Education is another way of talking about discipleship, and Bonhoeffer invoked Peter as an example of the relationship between grace and discipleship. Of all the disciples, Peter was the one who “had received the grace which costs.”3

Before and after the resurrection, Peter had received Jesus’ call to be his disciple—to love and follow him. In between those calls, Peter acknowledged Jesus as Lord before denying Jesus after his arrest. And so, in John 21, Jesus extends grace to Peter while asking for a deeper commitment, one that ultimately involves martyrdom.

Peter received this offer of costly grace.
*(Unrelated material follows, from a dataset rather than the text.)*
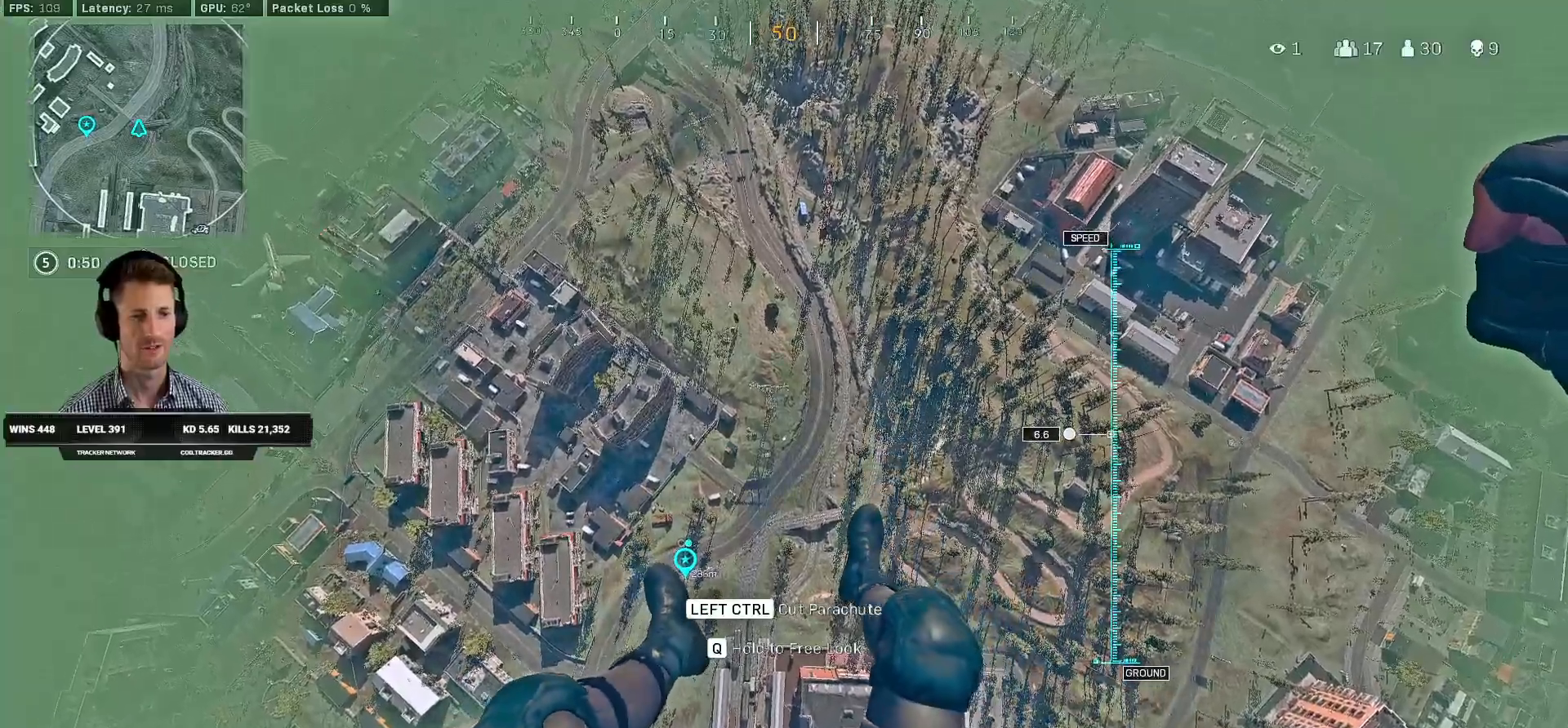
{"keys": ["d", "s"], "mouse": [], "events": []}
But—and this is crucial—his acceptance came at least partly because he had seen Jesus sacrifice himself.

And so, my recommendation is to demonstrate costly grace for your students. I’ve found the most effective way to do that is to do the same work I’ve asked of my students—namely, writing rough and final drafts in response to the very essay prompts I’ve assigned them. This commitment requires vulnerability. I hold my breath every time I hand out my work. Will my students see it as exemplary, unsatisfactory, or—worst of all—exemplary and yawn-inducing all at once?

As I worked alongside my students this semester, I found I could better answer their requests for grace. Specific assignments were a struggle for me, but when students struggled, I could hear them and extend costly grace from my own experience.
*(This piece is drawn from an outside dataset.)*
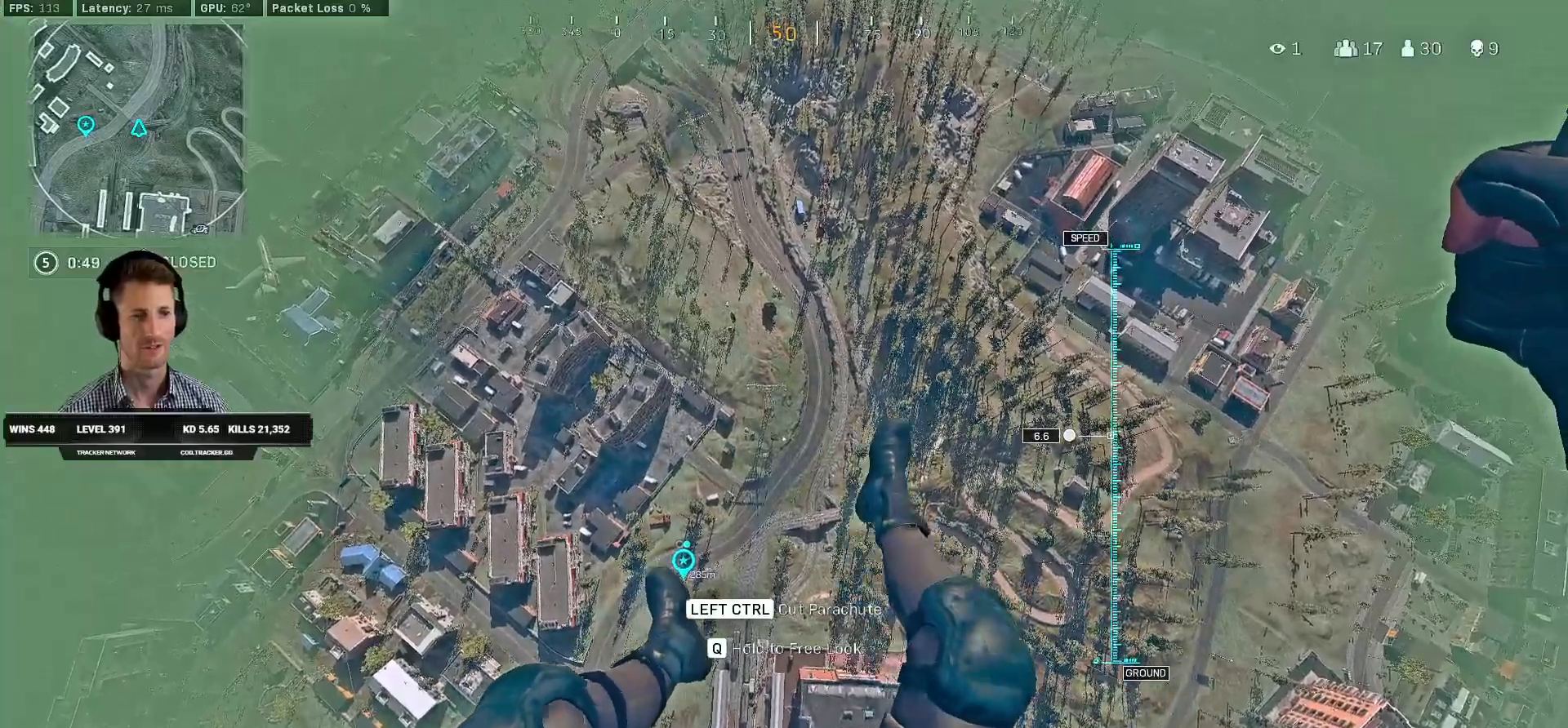
{"keys": ["d", "s"], "mouse": [], "events": []}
I also discovered the difference between writing for a grade and writing something that was the best I could do. My rough drafts were generally better than the best student final drafts. And they should be! I’m the subject matter expert. But as I worked on revisions, I realized I was demonstrating to students what it looked like to work hard for transformation.
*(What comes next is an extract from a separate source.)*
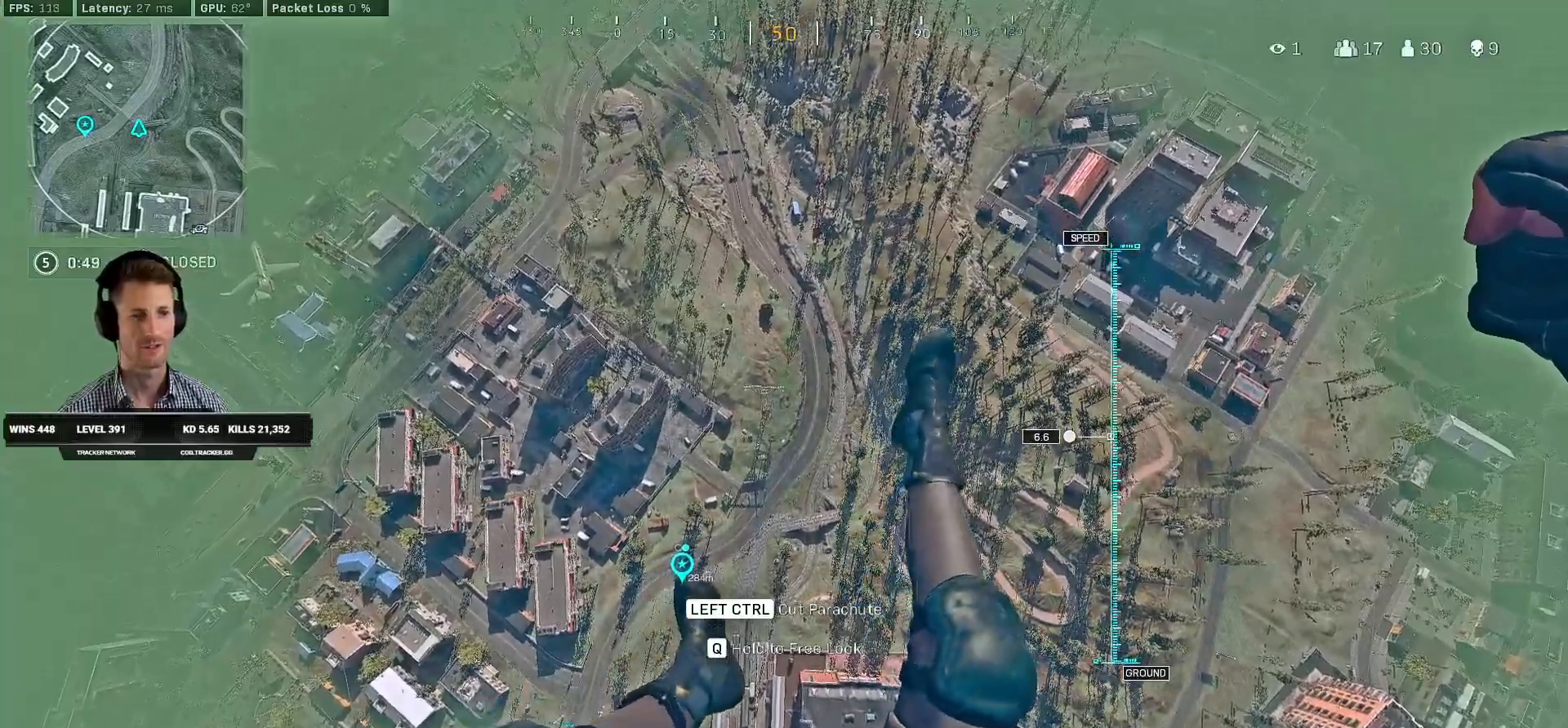
{"keys": ["d", "s"], "mouse": [], "events": []}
This practice also gave students the chance to sit in my seat during peer review. Beneficial feedback is costly, and I remind them that the most important part of such an exercise is giving feedback, not merely receiving it. Occasionally, my drafts had embarrassing typos, and my final drafts had lapses in argumentation that made me cringe. And then it was the students who offered me grace. They still found the models more of a help than a burden.

As another semester ends, remember Bonhoeffer’s distinction between cheap and costly grace. Then, with Paul’s letter to the Romans, we can boldly tell students who ask for cheap grace, “Should you continue procrastinating so you can receive more gracious extensions? By no means!” However, we can also positively declare, alongside Paul’s letter to Titus, that the grace that brought us to salvation has transformed our lives (Titus 2:11–12).

Yes, that grace is costly, but that’s why it’s so precious.

Footnotes

  1. Dietrich Bonhoeffer, The Cost of Discipleship. (New York: Touchstone, 1995), 45.
  2. Dietrich Bonhoeffer, The Cost of Discipleship. (New York: Touchstone, 1995), 45.
  3. Dietrich Bonhoeffer, The Cost of Discipleship. (New York: Touchstone, 1995), 46.

Jonathan Sircy

Jonathan Sircy, PhD is a Professor of English at Southern Wesleyan University in Central, SC, where he is Interim Chair of the School of Religion and Humanities.

4 Comments

  • Josh Slade says:

    Beautifully put! I don’t know why, but as I read through this I say myself working along side my small children on our farm and how often these principles play through. Thank you for this article.

  • William Tate says:

    This post is a helpful framing of a persistent problem. Thanks, Jonathan!

  • Michael Hylen says:

    Beautiful piece, Jonathan! Completely made me rethink my own personal thoughts on grace, never mind mine students. As a professor I have struggled with this issue. Thank you for insights from personal experience.
    Blessings, my friend!

  • Yonathan Winardi says:

    Thank you very much for the clear and concise post.
    It triggers me to do more research in that area, grace in higher education or in English classrooms here in Indonesia.